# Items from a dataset
++++++++

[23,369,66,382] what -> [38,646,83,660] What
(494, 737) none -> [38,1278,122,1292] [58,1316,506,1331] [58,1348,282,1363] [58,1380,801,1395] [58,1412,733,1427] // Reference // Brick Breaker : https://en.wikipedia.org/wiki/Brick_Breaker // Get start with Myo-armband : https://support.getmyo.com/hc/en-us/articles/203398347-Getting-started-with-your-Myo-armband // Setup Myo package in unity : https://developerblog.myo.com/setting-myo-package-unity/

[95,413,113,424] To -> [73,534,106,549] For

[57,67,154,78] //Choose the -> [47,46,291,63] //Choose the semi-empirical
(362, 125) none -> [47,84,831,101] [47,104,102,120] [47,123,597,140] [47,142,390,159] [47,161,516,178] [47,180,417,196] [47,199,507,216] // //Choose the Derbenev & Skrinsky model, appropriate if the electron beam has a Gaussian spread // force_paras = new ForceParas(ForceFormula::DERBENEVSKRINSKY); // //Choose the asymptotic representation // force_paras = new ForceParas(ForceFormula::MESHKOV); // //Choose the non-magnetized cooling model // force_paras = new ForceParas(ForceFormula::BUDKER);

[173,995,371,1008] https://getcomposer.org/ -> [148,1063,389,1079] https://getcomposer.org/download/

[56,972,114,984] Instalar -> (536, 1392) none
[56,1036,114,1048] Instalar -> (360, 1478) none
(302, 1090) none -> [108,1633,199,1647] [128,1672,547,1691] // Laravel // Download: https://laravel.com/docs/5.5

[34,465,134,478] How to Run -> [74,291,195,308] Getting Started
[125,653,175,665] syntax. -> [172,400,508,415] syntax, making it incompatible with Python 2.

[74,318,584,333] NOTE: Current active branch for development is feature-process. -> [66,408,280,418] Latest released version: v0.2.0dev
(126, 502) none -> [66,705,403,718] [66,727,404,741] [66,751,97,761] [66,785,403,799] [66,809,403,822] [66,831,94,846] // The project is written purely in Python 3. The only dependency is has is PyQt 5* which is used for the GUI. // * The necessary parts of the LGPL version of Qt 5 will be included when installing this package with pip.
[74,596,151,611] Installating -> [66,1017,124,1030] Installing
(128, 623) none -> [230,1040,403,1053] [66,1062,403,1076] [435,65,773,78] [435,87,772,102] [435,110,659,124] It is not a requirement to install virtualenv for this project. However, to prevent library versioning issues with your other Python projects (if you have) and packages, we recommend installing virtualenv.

++++++++

# Work instructions
All lines in the data above from the one with "[95,413,113,424] To -> [73,534,106,549] For" through the one with "[74,596,151,611] Installating ->" must be repeated exactly, and no others.

# Answer space
[95,413,113,424] To -> [73,534,106,549] For

[57,67,154,78] //Choose the -> [47,46,291,63] //Choose the semi-empirical
(362, 125) none -> [47,84,831,101] [47,104,102,120] [47,123,597,140] [47,142,390,159] [47,161,516,178] [47,180,417,196] [47,199,507,216] // //Choose the Derbenev & Skrinsky model, appropriate if the electron beam has a Gaussian spread // force_paras = new ForceParas(ForceFormula::DERBENEVSKRINSKY); // //Choose the asymptotic representation // force_paras = new ForceParas(ForceFormula::MESHKOV); // //Choose the non-magnetized cooling model // force_paras = new ForceParas(ForceFormula::BUDKER);

[173,995,371,1008] https://getcomposer.org/ -> [148,1063,389,1079] https://getcomposer.org/download/

[56,972,114,984] Instalar -> (536, 1392) none
[56,1036,114,1048] Instalar -> (360, 1478) none
(302, 1090) none -> [108,1633,199,1647] [128,1672,547,1691] // Laravel // Download: https://laravel.com/docs/5.5

[34,465,134,478] How to Run -> [74,291,195,308] Getting Started
[125,653,175,665] syntax. -> [172,400,508,415] syntax, making it incompatible with Python 2.

[74,318,584,333] NOTE: Current active branch for development is feature-process. -> [66,408,280,418] Latest released version: v0.2.0dev
(126, 502) none -> [66,705,403,718] [66,727,404,741] [66,751,97,761] [66,785,403,799] [66,809,403,822] [66,831,94,846] // The project is written purely in Python 3. The only dependency is has is PyQt 5* which is used for the GUI. // * The necessary parts of the LGPL version of Qt 5 will be included when installing this package with pip.
[74,596,151,611] Installating -> [66,1017,124,1030] Installing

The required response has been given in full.